Could the records below please be retyped exactly, with their pictures left out?

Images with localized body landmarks
......

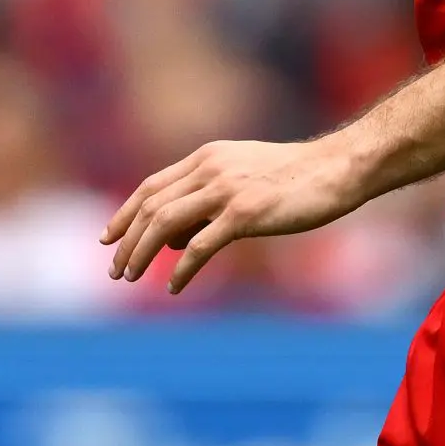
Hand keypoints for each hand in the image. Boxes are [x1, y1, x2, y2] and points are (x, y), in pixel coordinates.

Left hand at [103, 135, 368, 293]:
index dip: (124, 214)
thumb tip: (169, 238)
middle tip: (116, 270)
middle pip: (151, 206)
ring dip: (142, 253)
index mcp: (206, 158)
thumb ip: (205, 200)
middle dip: (127, 241)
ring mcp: (226, 190)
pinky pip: (200, 246)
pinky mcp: (245, 213)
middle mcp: (209, 169)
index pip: (150, 187)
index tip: (107, 238)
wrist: (337, 168)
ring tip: (132, 278)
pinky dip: (182, 269)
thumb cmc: (294, 178)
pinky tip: (174, 287)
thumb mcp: (242, 178)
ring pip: (165, 223)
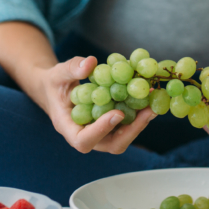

......

**Expected answer:**
Hand keypoints for each hand in the image. Boxes are [x1, y1, x2, y2] and points are (x, y), in pixel coordinates.

Left hand at [103, 135, 368, 293]:
index dip: (124, 214)
thumb tip: (169, 238)
middle tip: (116, 270)
middle pip: (151, 206)
ring dip: (142, 253)
index mcp: (206, 158)
thumb ip: (205, 200)
middle dip: (127, 241)
ring mcp: (226, 190)
pinky pip: (200, 246)
pinky mcp: (245, 213)
middle mcp: (209, 169)
index pip: (150, 187)
index tip: (107, 238)
wrist: (337, 168)
ring tip: (132, 278)
pinky dip: (182, 269)
thumb cmc: (294, 178)
pinky tip: (174, 287)
thumb mcp: (242, 178)
ring pip: (165, 223)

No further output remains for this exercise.